On the way there, just after coming into Edwards Creek Valley, the guy ahead of me put on his breaks suddenly, so I slowed down, thinking I might get a glimpse of a coyote. Instead, off in the distance, I saw some smoke rising from a low spot in the Desatoya Mountains.
As I drove along, the wind was picking up in the valley. The smoke coming from a canyon to the south swirled a bit near the ground, then rose straight upward to spread out horizontally at an atmospheric layer not that far above ground level.
I eventually stopped and got this picture. The colors around the edges of the smoke fascinated me - and then my mind went on a tangent and I wished that the smoke could be from a little basalt flow erupting along a range front fault instead of a brush fire caused by who-knows-what. The canyon is probably the canyon of Edwards Creek. The truck ahead of me pulled over when they got cell service and called in the fire, which presumably stayed small, because I couldn't find anything about it online.
On the way back, I got this shot looking southwest down Big Smoky Valley toward Kingston Canyon, with the setting sun just about to go behind the Toiyabe Range.

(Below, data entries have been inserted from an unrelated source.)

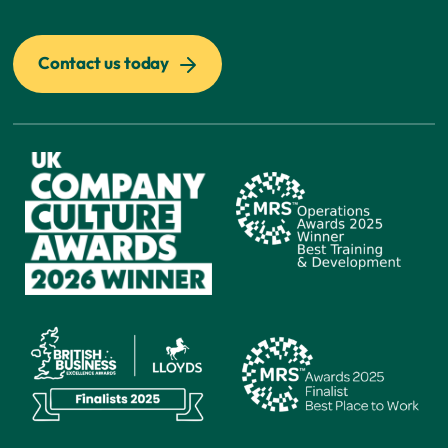
Contact us today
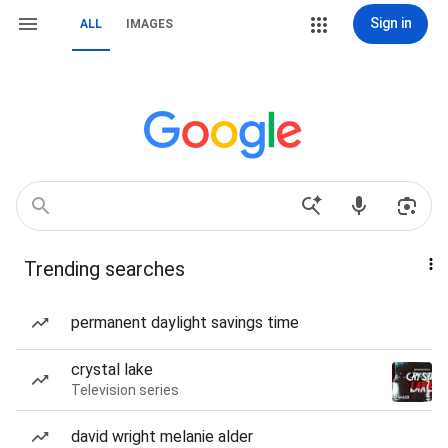
Sign in
ALL
IMAGES
Trending searches
permanent daylight savings time
crystal lake
Television series
david wright melanie alder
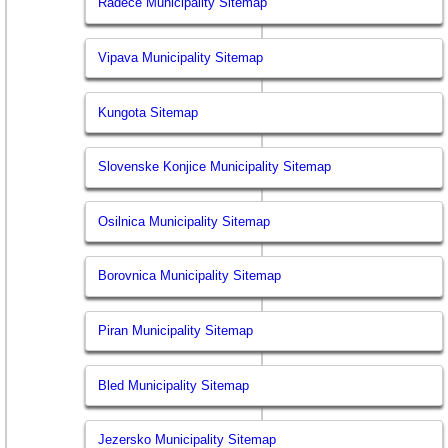
Radece Municipality Sitemap
Vipava Municipality Sitemap
Kungota Sitemap
Slovenske Konjice Municipality Sitemap
Osilnica Municipality Sitemap
Borovnica Municipality Sitemap
Piran Municipality Sitemap
Bled Municipality Sitemap
Jezersko Municipality Sitemap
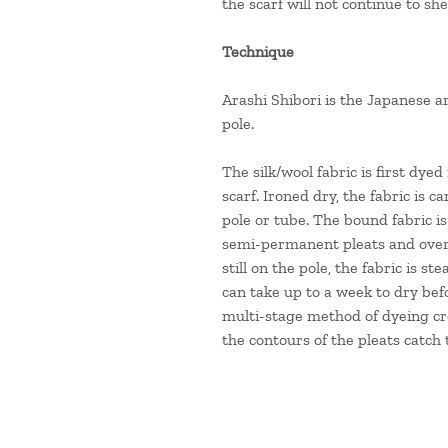
the scarf will not continue to sh
Technique
Arashi Shibori is the Japanese ar
pole.
The silk/wool fabric is first dyed
scarf. Ironed dry, the fabric is 
pole or tube. The bound fabric i
semi-permanent pleats and over-d
still on the pole, the fabric is s
can take up to a week to dry befo
multi-stage method of dyeing cr
the contours of the pleats catch t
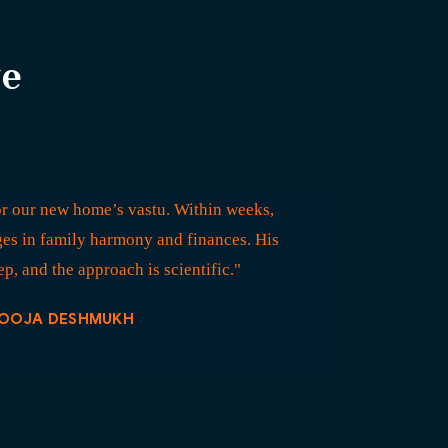
ve
r our new home’s vastu. Within weeks,
es in family harmony and finances. His
p, and the approach is scientific."
OOJA DESHMUKH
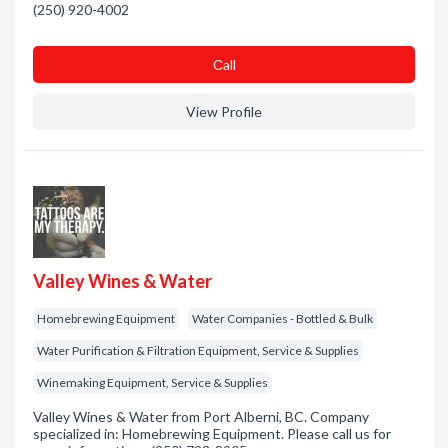
(250) 920-4002
Сall
View Profile
Valley Wines & Water
Homebrewing Equipment
Water Companies - Bottled & Bulk
Water Purification & Filtration Equipment, Service & Supplies
Winemaking Equipment, Service & Supplies
Valley Wines & Water from Port Alberni, BC. Company
specialized in: Homebrewing Equipment. Please call us for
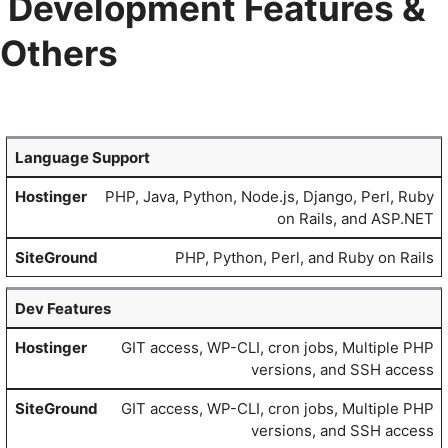
Development Features &
Others
Language Support
PHP, Java, Python, Node.js, Django, Perl, Ruby
on Rails, and ASP.NET
PHP, Python, Perl, and Ruby on Rails
Dev Features
GIT access, WP-CLI, cron jobs, Multiple PHP
versions, and SSH access
GIT access, WP-CLI, cron jobs, Multiple PHP
versions, and SSH access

A little farther to the east, the sagebrush bushes in Antelope Valley were a glowing golden orange, and the shadows were a deep greenish blue. The photo looks northeast toward the distant Roberts Mountains on the right and the closer Simpson Park Mountains on the left.
2 comments:
I like the dream part with molten lava....
Will we see basalt erupt on a Basin and Range range front fault in our lifetimes?